───── Fragmento

El Estado Islámico se ensañó con los yazidíes hasta extremos que causan horror.

La conclusión fue terminante y, en consecuencia, inapelable: los yazidíes —un pueblo antiguo y pacífico, autárquico y endogámico, pobrísimo, que profesa una religión monoteísta propia y de tradiciones ancestrales únicas— son “kuffar”, es decir no creyentes, porque carecen de un libro sagrado como son la Biblia de los judíos y los cristianos o el Corán de los musulmanes. Y por no ser creyentes, sino infieles dedicados a ritos diabólicos, deben ser exterminados. Y en agosto de 2014, los combatientes del Estado Islámico, acogiendo la conclusión rotunda de su Departamento de Investigación y Fetuas (o “fatwas”, en árabe), entraron a sangre y fuego en la región de Sinyar, en el extremo noroccidental de Iraq, y perpetraron un genocidio de una brutalidad aterradora.
A los hombres los mataron sin trámite ni demora y a los niños los incorporaron a las milicias en labores de apoyo. El ensañamiento mayor fue con las mujeres: fueron convertidas en esclavas y, citando “un aspecto firmemente establecido por la ley islámica”, los clérigos del califato proclamado en Mosul por Abu Bakr al-Bagdadi, el líder del Estado Islámico, determinaron que “está permitido comprar, vender o regalar a las prisioneras, porque no son más que una propiedad…”. Y, por supuesto, también está permitido violarlas, porque “disfrutar de una esclava no es pecado”.

──────────

| Ejercicios |
**A.** ¿Puedes duplicar sin cambios un tramo del fragmento sobre los yazidíes, empezando en las palabras que contienen "La conclusión fue" y deteniéndote después de "una brutalidad aterradora."?
**B.** ¿Podrías retomar el fragmento sobre los yazidíes y seguir escribiéndolo a partir de su última oración?

───── Entradas proporcionadas

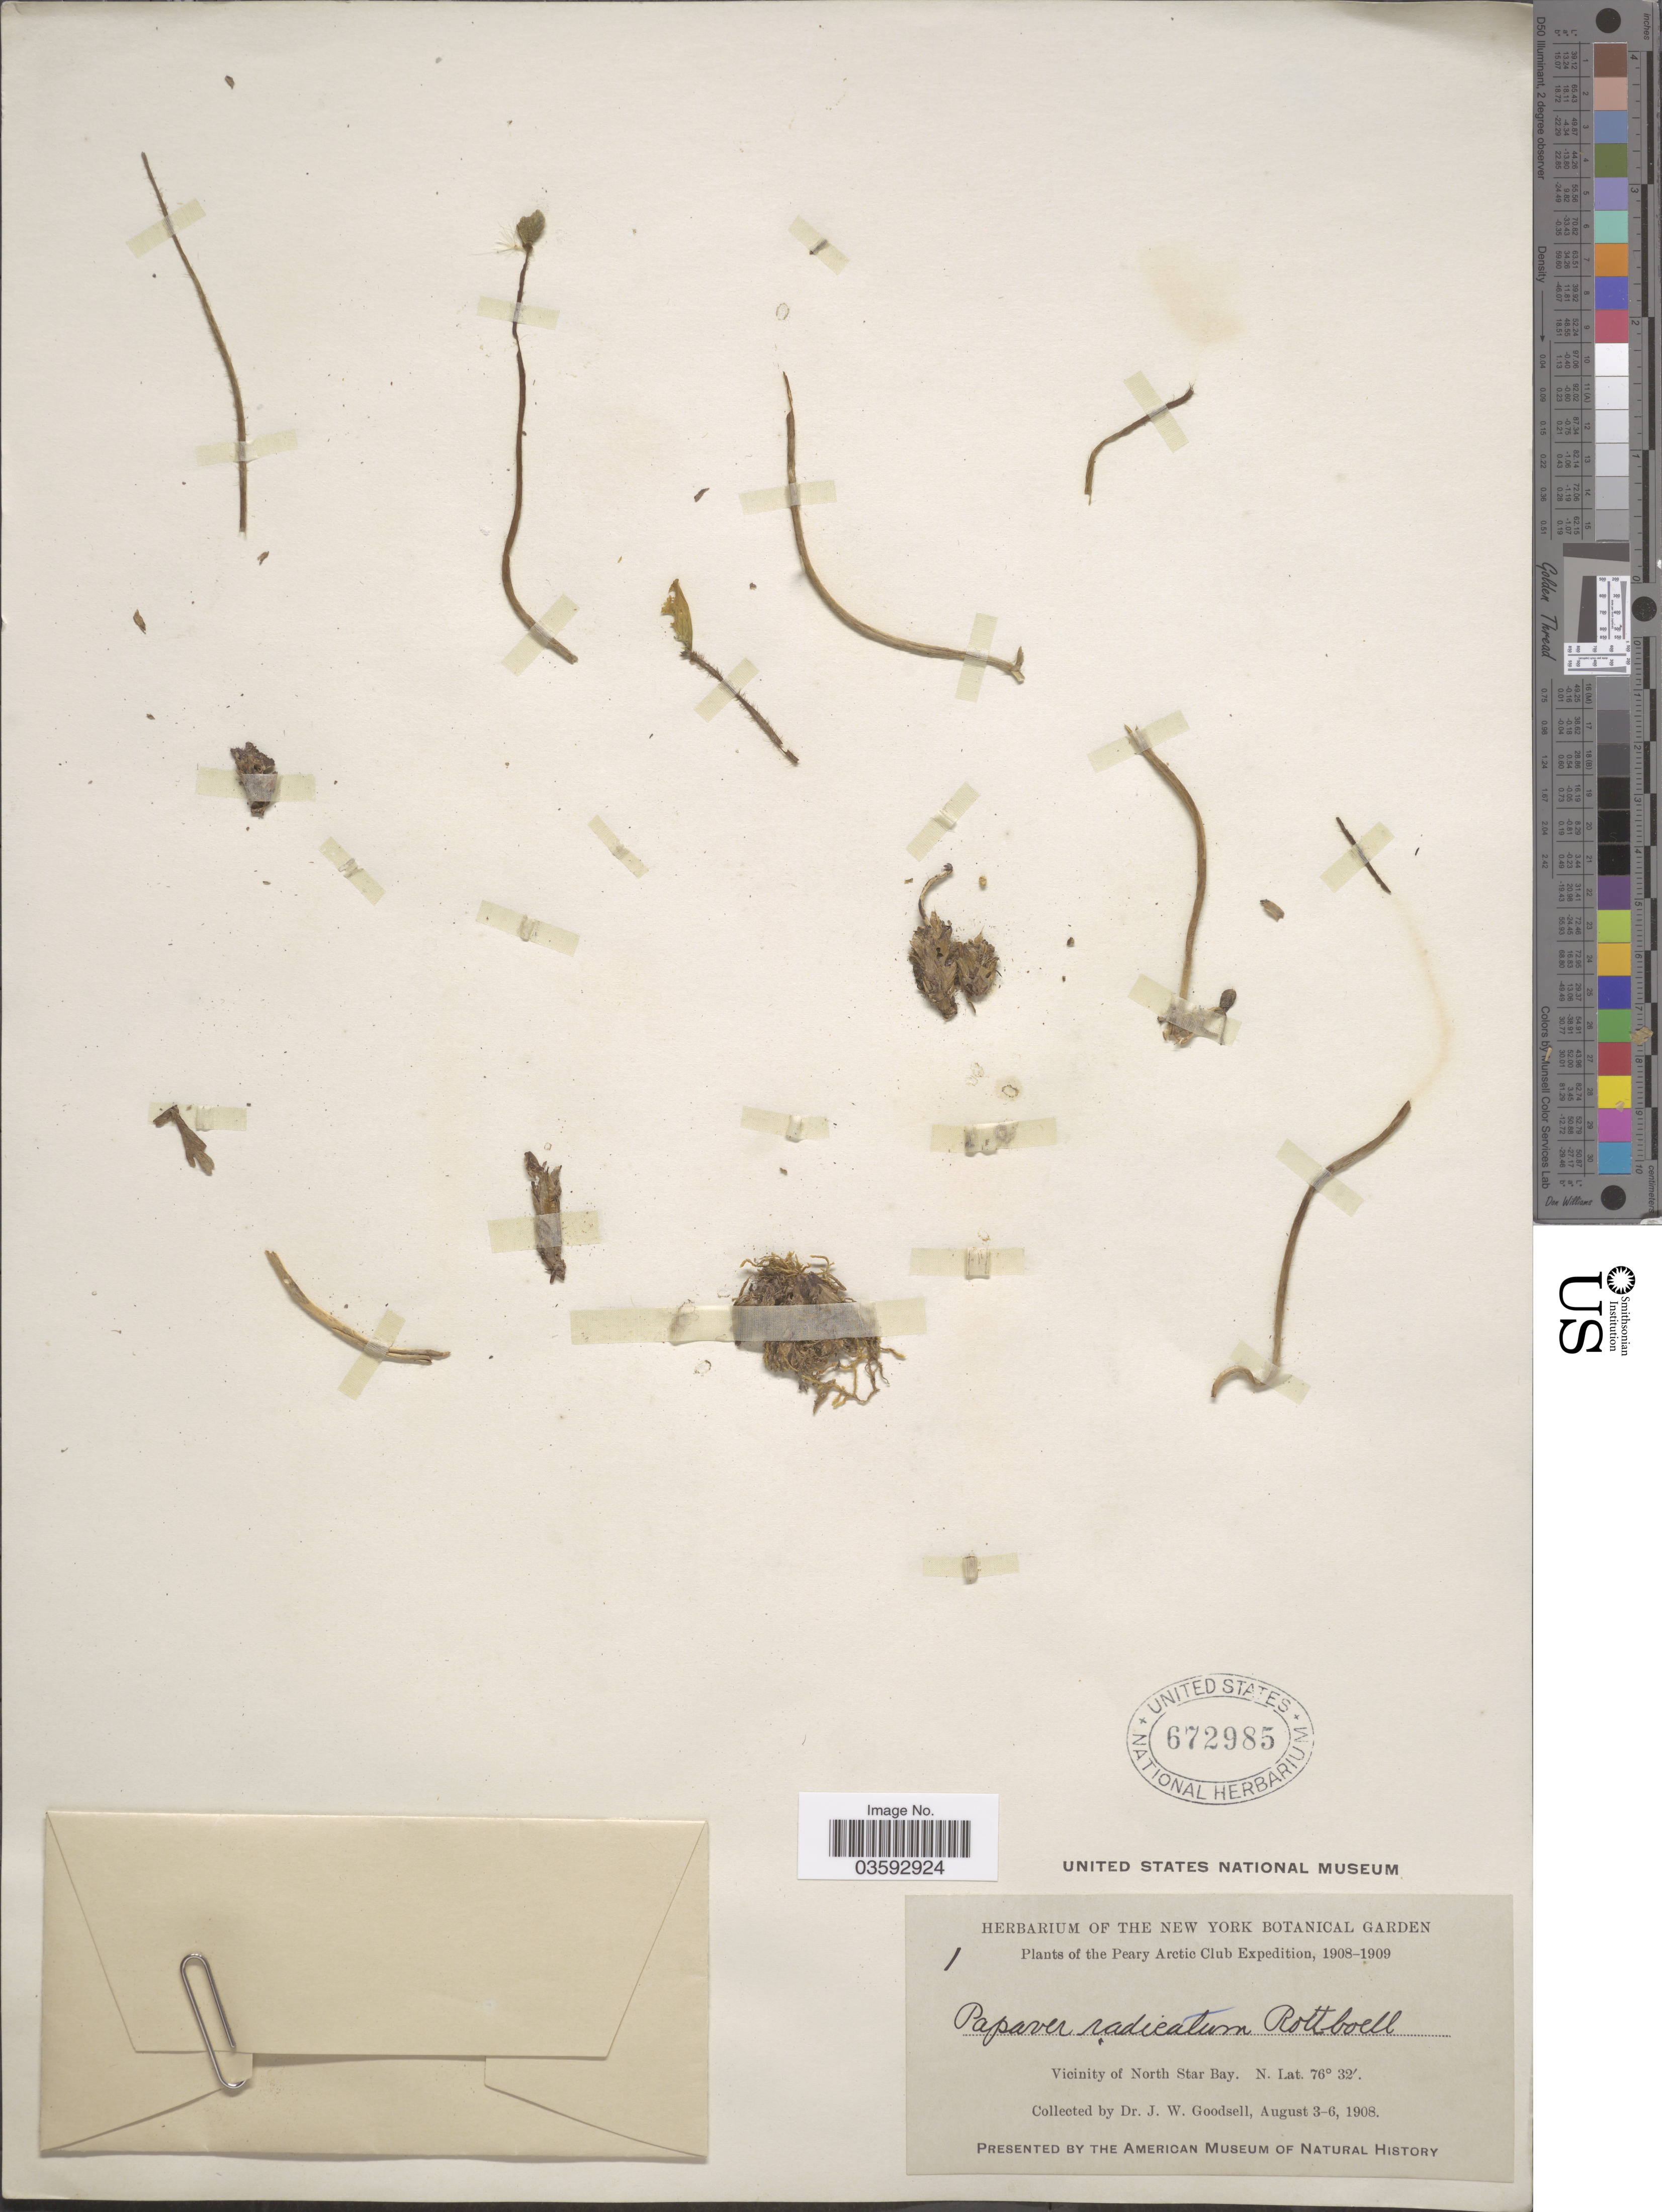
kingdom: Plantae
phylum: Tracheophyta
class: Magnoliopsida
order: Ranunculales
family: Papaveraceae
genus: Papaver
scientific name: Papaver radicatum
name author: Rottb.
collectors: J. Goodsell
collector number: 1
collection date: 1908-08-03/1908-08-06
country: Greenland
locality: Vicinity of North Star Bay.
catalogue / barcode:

──────────
───── Entradas proporcionadas

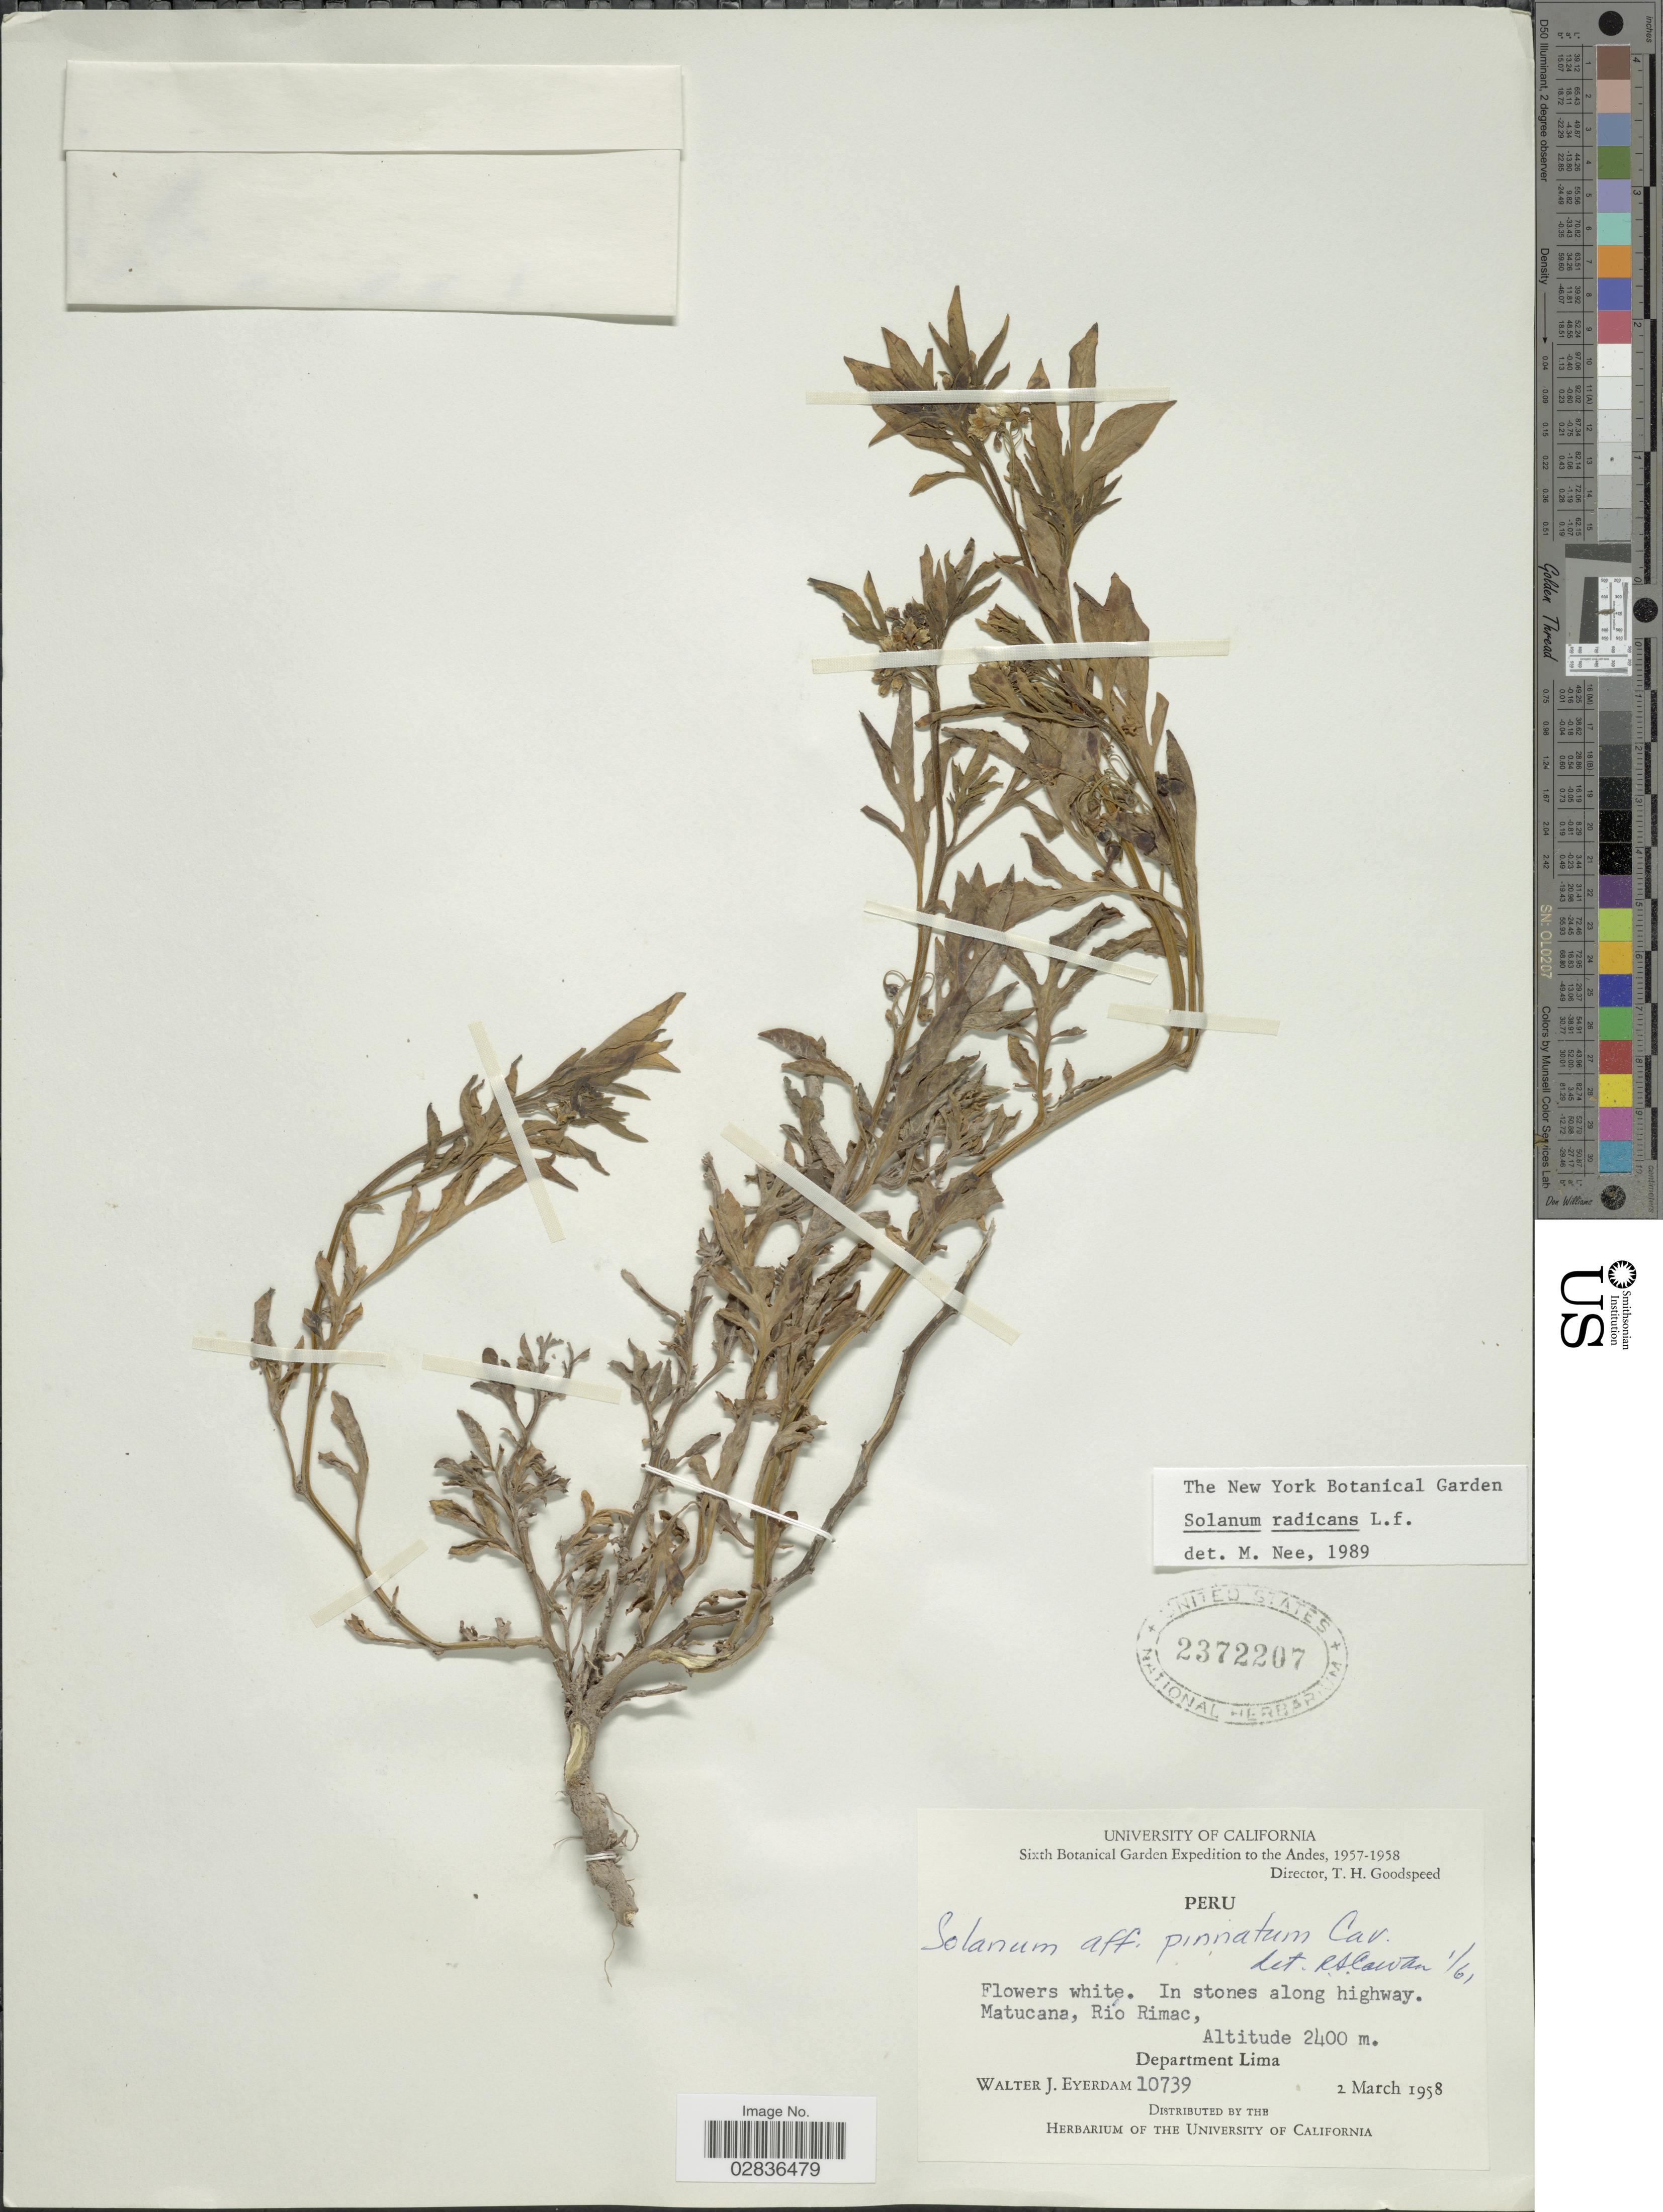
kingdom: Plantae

──────────

| Respuestas por tarea |
**A.**
La conclusión fue terminante y, en consecuencia, inapelable: los yazidíes —un pueblo antiguo y pacífico, autárquico y endogámico, pobrísimo, que profesa una religión monoteísta propia y de tradiciones ancestrales únicas— son “kuffar”, es decir no creyentes, porque carecen de un libro sagrado como son la Biblia de los judíos y los cristianos o el Corán de los musulmanes. Y por no ser creyentes, sino infieles dedicados a ritos diabólicos, deben ser exterminados. Y en agosto de 2014, los combatientes del Estado Islámico, acogiendo la conclusión rotunda de su Departamento de Investigación y Fetuas (o “fatwas”, en árabe), entraron a sangre y fuego en la región de Sinyar, en el extremo noroccidental de Iraq, y perpetraron un genocidio de una brutalidad aterradora.

**B.**
Más aún, según consta en Preguntas y respuestas sobre la retención de prisioneras y esclavas, un folleto que llegó a ser publicado en el portal oficial ‘Dabiq’, los combatientes del Estado Islámico “tienen permitido mantener relaciones sexuales con una ‘sabiyya’, incluso si no ha alcanzado la pubertad, siempre que ya sea apta para el coito”. (El conjunto de las mujeres yazidíes convertidas en esclavas sexuales fue llamado, en árabe, ‘sabaya’, plural de ‘sabiyya’.) Y si todavía no es apta, “se puede gozar de ella sin penetrarla”.
En los algo más de tres años de esplendor del Estado Islámico, entre 2014 y 2017, los militantes de rango alto tuvieron derecho a que les sea asignada una prisionera, o dos, pero los combatientes de la tropa tenían que comprarlas, para lo cual funcionaba en Mosul un mercado de esclavas cuyo día más intenso era el domingo. Y todo se efectuaba a partir de normas expresas que, por ejemplo, establecían que si una ‘sabiyya’ quedaba embarazada ya su dueño no podía venderla, o que si el dueño moría la esclava debía ser entregada “como una posesión más”, para que los herederos decidieran qué hacer con ella.
Una religión milenaria
El yazidismo, en efecto, no tiene un libro sagrado. Es una religión monoteísta que habría nacido en Irán hace casi cuatro mil años y que a lo largo de los siglos ha sido propagada oralmente (el kurdo es el idioma de los yazidíes) por “hombres santos” encargados de velar por la transmisión de su fe. Tiene elementos en común con varias de las religiones del Oriente Medio, desde el mitraísmo hasta el zoroastrismo, pasando por el islamismo y el judaísmo. Su ortodoxia es defendida mediante disposiciones muy severas, como la prohibición absoluta de que sus fieles se casen con creyentes de otras religiones, además de que no está admitida la conversión al yazidismo.

En el centro de sus convicciones está la creencia de que, antes de crear a los seres humanos, Dios creó siete divinidades, llamadas ángeles, que eran manifestaciones de Él mismo. Después, a partir de fragmentos de una esfera similar a una perla, formó el universo. Más tarde, cuando ya había creado a Adán y lo había hecho inmortal y perfecto, Dios envió a la Tierra al primero de sus ángeles, llamado Melek Taus, quien adoptó la forma de pavo real y, con los colores de las plumas de su cola, pintó todo el mundo. Pero el ángel se declaró inconforme.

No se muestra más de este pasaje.